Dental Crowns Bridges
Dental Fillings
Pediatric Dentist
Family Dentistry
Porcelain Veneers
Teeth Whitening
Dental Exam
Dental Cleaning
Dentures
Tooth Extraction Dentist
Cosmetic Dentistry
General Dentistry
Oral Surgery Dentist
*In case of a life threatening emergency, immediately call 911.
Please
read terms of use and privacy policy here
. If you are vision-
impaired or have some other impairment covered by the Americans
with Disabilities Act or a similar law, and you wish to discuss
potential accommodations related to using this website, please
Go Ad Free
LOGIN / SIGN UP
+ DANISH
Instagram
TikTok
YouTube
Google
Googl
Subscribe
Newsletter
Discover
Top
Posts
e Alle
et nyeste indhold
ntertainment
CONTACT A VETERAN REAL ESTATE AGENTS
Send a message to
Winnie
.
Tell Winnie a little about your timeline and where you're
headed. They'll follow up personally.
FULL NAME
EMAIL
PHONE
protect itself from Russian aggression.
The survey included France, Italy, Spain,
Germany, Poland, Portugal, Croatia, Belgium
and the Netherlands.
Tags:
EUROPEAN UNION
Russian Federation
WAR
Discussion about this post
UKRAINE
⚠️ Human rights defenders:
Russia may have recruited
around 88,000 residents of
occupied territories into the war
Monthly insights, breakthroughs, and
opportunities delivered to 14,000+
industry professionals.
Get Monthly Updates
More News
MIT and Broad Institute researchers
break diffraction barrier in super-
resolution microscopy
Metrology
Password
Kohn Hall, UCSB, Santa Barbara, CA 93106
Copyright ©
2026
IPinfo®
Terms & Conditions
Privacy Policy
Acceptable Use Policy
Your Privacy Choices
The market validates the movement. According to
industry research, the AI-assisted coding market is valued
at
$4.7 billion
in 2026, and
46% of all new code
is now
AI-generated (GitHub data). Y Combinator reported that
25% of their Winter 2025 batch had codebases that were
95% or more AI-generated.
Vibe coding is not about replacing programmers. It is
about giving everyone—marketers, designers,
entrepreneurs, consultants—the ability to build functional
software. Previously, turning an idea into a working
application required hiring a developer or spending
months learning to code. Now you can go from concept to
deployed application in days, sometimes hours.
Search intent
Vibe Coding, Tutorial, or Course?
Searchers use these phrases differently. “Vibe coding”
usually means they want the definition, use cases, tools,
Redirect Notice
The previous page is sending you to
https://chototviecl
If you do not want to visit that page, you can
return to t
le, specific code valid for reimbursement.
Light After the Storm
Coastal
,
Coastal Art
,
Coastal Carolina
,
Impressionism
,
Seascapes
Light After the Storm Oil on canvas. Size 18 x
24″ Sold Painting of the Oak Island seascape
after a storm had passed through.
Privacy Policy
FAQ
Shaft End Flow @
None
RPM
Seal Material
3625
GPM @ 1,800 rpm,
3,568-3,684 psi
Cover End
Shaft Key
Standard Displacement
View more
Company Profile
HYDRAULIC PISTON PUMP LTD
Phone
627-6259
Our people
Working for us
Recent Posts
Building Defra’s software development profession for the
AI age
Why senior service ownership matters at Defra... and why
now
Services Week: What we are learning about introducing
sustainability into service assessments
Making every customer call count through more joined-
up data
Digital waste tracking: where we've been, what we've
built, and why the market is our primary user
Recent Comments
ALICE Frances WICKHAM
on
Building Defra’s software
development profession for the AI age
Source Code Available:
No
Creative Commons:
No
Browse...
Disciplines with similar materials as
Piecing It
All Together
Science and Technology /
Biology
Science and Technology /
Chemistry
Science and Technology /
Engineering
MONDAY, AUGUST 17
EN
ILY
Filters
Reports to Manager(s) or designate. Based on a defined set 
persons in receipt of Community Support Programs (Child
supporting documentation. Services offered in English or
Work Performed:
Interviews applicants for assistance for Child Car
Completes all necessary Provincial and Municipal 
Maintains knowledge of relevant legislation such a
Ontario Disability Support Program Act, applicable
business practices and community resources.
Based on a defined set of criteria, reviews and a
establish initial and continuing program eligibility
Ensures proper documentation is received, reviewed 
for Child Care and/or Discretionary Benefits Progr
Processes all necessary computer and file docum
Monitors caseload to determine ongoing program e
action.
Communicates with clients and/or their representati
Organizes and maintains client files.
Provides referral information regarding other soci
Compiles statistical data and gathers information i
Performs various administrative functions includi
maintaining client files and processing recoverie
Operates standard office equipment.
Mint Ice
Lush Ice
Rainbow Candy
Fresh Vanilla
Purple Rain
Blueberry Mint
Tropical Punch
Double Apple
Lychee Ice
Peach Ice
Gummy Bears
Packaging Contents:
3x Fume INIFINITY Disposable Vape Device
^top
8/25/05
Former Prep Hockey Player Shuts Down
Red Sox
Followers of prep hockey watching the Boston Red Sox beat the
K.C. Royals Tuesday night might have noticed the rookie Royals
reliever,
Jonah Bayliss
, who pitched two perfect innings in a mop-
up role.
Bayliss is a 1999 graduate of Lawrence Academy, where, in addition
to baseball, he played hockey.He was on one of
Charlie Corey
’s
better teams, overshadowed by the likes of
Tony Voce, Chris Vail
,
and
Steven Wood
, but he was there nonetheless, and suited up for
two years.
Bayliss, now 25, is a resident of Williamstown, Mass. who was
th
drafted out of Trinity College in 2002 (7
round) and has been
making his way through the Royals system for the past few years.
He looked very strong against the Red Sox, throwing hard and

**ASSIGNED TASK**
All of the records go in your answer, copied exactly.

**PROBLEM SOLUTION**
Dental Crowns Bridges
Dental Fillings
Pediatric Dentist
Family Dentistry
Porcelain Veneers
Teeth Whitening
Dental Exam
Dental Cleaning
Dentures
Tooth Extraction Dentist
Cosmetic Dentistry
General Dentistry
Oral Surgery Dentist
*In case of a life threatening emergency, immediately call 911.
Please
read terms of use and privacy policy here
. If you are vision-
impaired or have some other impairment covered by the Americans
with Disabilities Act or a similar law, and you wish to discuss
potential accommodations related to using this website, please
Go Ad Free
LOGIN / SIGN UP
+ DANISH
Instagram
TikTok
YouTube
Google
Googl
Subscribe
Newsletter
Discover
Top
Posts
e Alle
et nyeste indhold
ntertainment
CONTACT A VETERAN REAL ESTATE AGENTS
Send a message to
Winnie
.
Tell Winnie a little about your timeline and where you're
headed. They'll follow up personally.
FULL NAME
EMAIL
PHONE
protect itself from Russian aggression.
The survey included France, Italy, Spain,
Germany, Poland, Portugal, Croatia, Belgium
and the Netherlands.
Tags:
EUROPEAN UNION
Russian Federation
WAR
Discussion about this post
UKRAINE
⚠️ Human rights defenders:
Russia may have recruited
around 88,000 residents of
occupied territories into the war
Monthly insights, breakthroughs, and
opportunities delivered to 14,000+
industry professionals.
Get Monthly Updates
More News
MIT and Broad Institute researchers
break diffraction barrier in super-
resolution microscopy
Metrology
Password
Kohn Hall, UCSB, Santa Barbara, CA 93106
Copyright ©
2026
IPinfo®
Terms & Conditions
Privacy Policy
Acceptable Use Policy
Your Privacy Choices
The market validates the movement. According to
industry research, the AI-assisted coding market is valued
at
$4.7 billion
in 2026, and
46% of all new code
is now
AI-generated (GitHub data). Y Combinator reported that
25% of their Winter 2025 batch had codebases that were
95% or more AI-generated.
Vibe coding is not about replacing programmers. It is
about giving everyone—marketers, designers,
entrepreneurs, consultants—the ability to build functional
software. Previously, turning an idea into a working
application required hiring a developer or spending
months learning to code. Now you can go from concept to
deployed application in days, sometimes hours.
Search intent
Vibe Coding, Tutorial, or Course?
Searchers use these phrases differently. “Vibe coding”
usually means they want the definition, use cases, tools,
Redirect Notice
The previous page is sending you to
https://chototviecl
If you do not want to visit that page, you can
return to t
le, specific code valid for reimbursement.
Light After the Storm
Coastal
,
Coastal Art
,
Coastal Carolina
,
Impressionism
,
Seascapes
Light After the Storm Oil on canvas. Size 18 x
24″ Sold Painting of the Oak Island seascape
after a storm had passed through.
Privacy Policy
FAQ
Shaft End Flow @
None
RPM
Seal Material
3625
GPM @ 1,800 rpm,
3,568-3,684 psi
Cover End
Shaft Key
Standard Displacement
View more
Company Profile
HYDRAULIC PISTON PUMP LTD
Phone
627-6259
Our people
Working for us
Recent Posts
Building Defra’s software development profession for the
AI age
Why senior service ownership matters at Defra... and why
now
Services Week: What we are learning about introducing
sustainability into service assessments
Making every customer call count through more joined-
up data
Digital waste tracking: where we've been, what we've
built, and why the market is our primary user
Recent Comments
ALICE Frances WICKHAM
on
Building Defra’s software
development profession for the AI age
Source Code Available:
No
Creative Commons:
No
Browse...
Disciplines with similar materials as
Piecing It
All Together
Science and Technology /
Biology
Science and Technology /
Chemistry
Science and Technology /
Engineering
MONDAY, AUGUST 17
EN
ILY
Filters
Reports to Manager(s) or designate. Based on a defined set 
persons in receipt of Community Support Programs (Child
supporting documentation. Services offered in English or
Work Performed:
Interviews applicants for assistance for Child Car
Completes all necessary Provincial and Municipal 
Maintains knowledge of relevant legislation such a
Ontario Disability Support Program Act, applicable
business practices and community resources.
Based on a defined set of criteria, reviews and a
establish initial and continuing program eligibility
Ensures proper documentation is received, reviewed 
for Child Care and/or Discretionary Benefits Progr
Processes all necessary computer and file docum
Monitors caseload to determine ongoing program e
action.
Communicates with clients and/or their representati
Organizes and maintains client files.
Provides referral information regarding other soci
Compiles statistical data and gathers information i
Performs various administrative functions includi
maintaining client files and processing recoverie
Operates standard office equipment.
Mint Ice
Lush Ice
Rainbow Candy
Fresh Vanilla
Purple Rain
Blueberry Mint
Tropical Punch
Double Apple
Lychee Ice
Peach Ice
Gummy Bears
Packaging Contents:
3x Fume INIFINITY Disposable Vape Device
^top
8/25/05
Former Prep Hockey Player Shuts Down
Red Sox
Followers of prep hockey watching the Boston Red Sox beat the
K.C. Royals Tuesday night might have noticed the rookie Royals
reliever,
Jonah Bayliss
, who pitched two perfect innings in a mop-
up role.
Bayliss is a 1999 graduate of Lawrence Academy, where, in addition
to baseball, he played hockey.He was on one of
Charlie Corey
’s
better teams, overshadowed by the likes of
Tony Voce, Chris Vail
,
and
Steven Wood
, but he was there nonetheless, and suited up for
two years.
Bayliss, now 25, is a resident of Williamstown, Mass. who was
th
drafted out of Trinity College in 2002 (7
round) and has been
making his way through the Royals system for the past few years.
He looked very strong against the Red Sox, throwing hard and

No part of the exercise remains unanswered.